Matthew Pennycook told an audience in Westminster that the second year of the Labour government would see a “renewed focus on delivery”, as well as further reform of the country’s “broken housing system”.
He told the Fabian Society Housing Mission Summit at the Royal Institution of Chartered Surveyors on 16 July that there was “lots to be done” on a range of issues, from streamlining the planning system to tackling the dysfunctional land market, and improving the quality and design of new homes.
“We will have more to say about these issues and more in the long-term housing strategy we will publish later this year,” he added.
The government’s 10-year housing strategy will focus on affordability, supply and sustainability. Last month, Baroness Taylor, the Lords housing minister, confirmed that supported housing provision would also feature in the document.
In his speech to the Fabian Society on Wednesday, Mr Pennycook reiterated that the government had inherited an “acute housing downturn”, but said “there are clear indications that the bold changes we’ve made over the past year are working”.
He said: “Planning applications in the first quarter of this year were up 6% on the same quarter a year ago.
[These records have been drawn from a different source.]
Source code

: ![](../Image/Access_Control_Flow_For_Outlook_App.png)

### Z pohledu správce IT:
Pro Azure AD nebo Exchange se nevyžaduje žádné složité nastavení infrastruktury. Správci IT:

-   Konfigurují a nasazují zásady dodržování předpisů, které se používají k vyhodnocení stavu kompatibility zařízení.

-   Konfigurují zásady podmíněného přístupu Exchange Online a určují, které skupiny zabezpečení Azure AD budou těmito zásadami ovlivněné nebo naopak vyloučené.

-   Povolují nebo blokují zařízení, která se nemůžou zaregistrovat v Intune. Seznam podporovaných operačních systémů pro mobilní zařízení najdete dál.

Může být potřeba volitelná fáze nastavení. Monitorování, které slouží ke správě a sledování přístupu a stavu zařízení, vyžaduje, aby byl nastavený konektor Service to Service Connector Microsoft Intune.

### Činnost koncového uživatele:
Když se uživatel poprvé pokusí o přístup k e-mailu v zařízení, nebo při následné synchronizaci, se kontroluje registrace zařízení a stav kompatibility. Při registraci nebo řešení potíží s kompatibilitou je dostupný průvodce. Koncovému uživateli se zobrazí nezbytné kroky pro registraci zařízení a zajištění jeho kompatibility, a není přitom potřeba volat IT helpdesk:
The number of development sites coming onto the market is at the highest level since early 2017. Brick deliveries have increased by more than 20% compared with a year ago.
“And the grant funding support and regulatory certainty and stability we’ve given registered providers of social housing is allowing them to revisit their business plans with a view to maximising affordable housing delivery.
“These changes will take time to emerge in planning consents, in starts and completions, but we’re confident we’ve now turned a corner.”
The minister added that the government had returned housing to its “rightful place” at the top of the political agenda after years spent tucked away as a “second-tier issue”.
“As well as blighting countless lives, the housing crisis is damaging our economy and the public services we all rely on by consuming ever larger amounts of public money in the form of a rapidly rising housing benefit bill.
“This is a crisis of availability, affordability and quality, and it is entrenched.”
Last year, the Competition and Markets Authority concluded that sluggish housebuilding in England could be blamed on a reliance on “speculative private development” that did not meet the affordable housing needs of different communities.
Around 60% of all houses built between 2021 and 2022 were delivered by speculative private development, the watchdog said. This is when builders buy land, secure planning permission and construct homes without knowing in advance who will buy them or for how much.
In November, Joanna Key, director general of regeneration, housing and planning at the Ministry of Housing, Communities and Local Government, outlined three things the government has to fix as part of its upcoming 10-year housing plan.
She said: “There’s been too many policy changes that have created a lot of uncertainty. There’s quite a lot of regulatory uncertainty [in] things like building remediation and other areas. And our partners lack the capacity to attract international investment.”
She said: “I’d like to give investors certainty, both in terms of policy and regulation, and make this investment in the housing market something that you could rely on. It will give you certain returns and will be a proper ethical investment.”